Une punchline appréciée sur les réseaux sociaux, à tel point que le candidat NPA est devenu, à la suite de cette attaque, le candidat qui gagnait le plus de nouveaux abonnés à la minute sur Twitter, d'après les statistiques fournies par le site aucoeurdesdebats.fr, lancé spécialement pour l'occasion.

Les favoris ont tout fait pour ne pas se mettre en danger

Pour se distinguer des favoris, les six petits ont cherché très vite à marquer leurs différences, à l'instar de Nicolas Dupont-Aignan qui a concentré ses attaques contre François Fillon, directement ou plus indirectement, en lançant en préambule : "j'ai toujours servi les Français sans jamais me servir".

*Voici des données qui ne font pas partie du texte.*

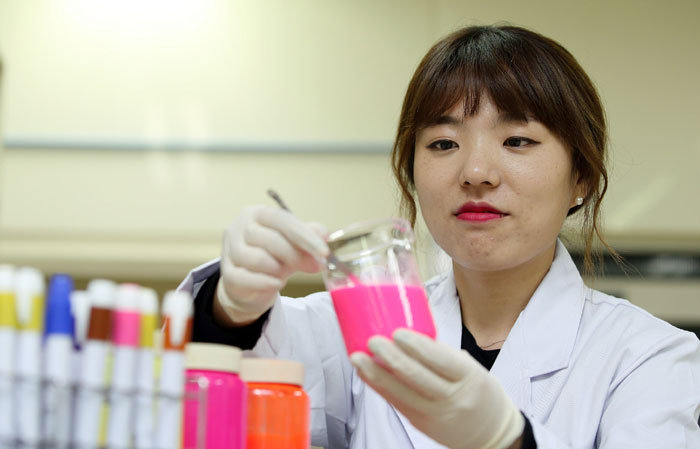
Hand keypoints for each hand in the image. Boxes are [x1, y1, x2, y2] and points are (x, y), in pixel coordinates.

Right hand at [215, 205, 328, 324]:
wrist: (250, 283)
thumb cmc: (274, 256)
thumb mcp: (294, 243)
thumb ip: (310, 236)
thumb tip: (325, 236)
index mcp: (257, 213)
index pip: (281, 219)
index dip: (304, 235)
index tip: (324, 251)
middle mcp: (239, 227)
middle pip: (271, 240)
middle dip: (295, 255)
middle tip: (311, 266)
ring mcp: (230, 250)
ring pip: (259, 259)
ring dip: (279, 269)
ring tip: (284, 272)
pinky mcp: (227, 274)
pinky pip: (248, 279)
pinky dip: (267, 283)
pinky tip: (277, 283)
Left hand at [350, 330, 523, 448]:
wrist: (492, 434)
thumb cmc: (479, 392)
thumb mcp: (472, 370)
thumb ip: (443, 355)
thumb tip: (409, 332)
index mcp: (470, 377)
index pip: (441, 360)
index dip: (417, 346)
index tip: (397, 332)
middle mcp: (453, 398)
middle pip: (416, 376)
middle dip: (390, 357)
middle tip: (373, 341)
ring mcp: (436, 414)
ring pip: (401, 393)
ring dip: (376, 373)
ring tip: (358, 357)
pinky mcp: (421, 424)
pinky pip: (397, 403)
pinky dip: (379, 386)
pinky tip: (367, 374)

La voix chantante et teintée de l'accent du Béarn de Jean Lassalle rappelant qu'il était "fils de berger, frère de berger", les flèches décochées par Nathalie Arthaud, "dans le camp des travailleurs" contre "le grand patronat", ainsi que "l'indépendance de la France", mantra d'un François Asselineau en pointe sur les articles de la Constitution, ont donné de la couleur au débat.

Six petits candidats dans l'arène et les gros planqués dans le callejón, la barrière qui sépare des taureaux. Il faut notamment mettre l'accent sur François Fillon, plutôt discret, se posant en candidat du "redressement" qui "devra restaurer la fierté nationale et se tenir aux côtés des Français qui réclament de l'ordre et de la sécurité". Il a toutefois répliqué aux attaques de Nicolas Dupont-Aignan en rappelant que quand "il l'a connu, (il était) chef de cabinet de François Bayrou" au ministère de l'Éducation en 1993.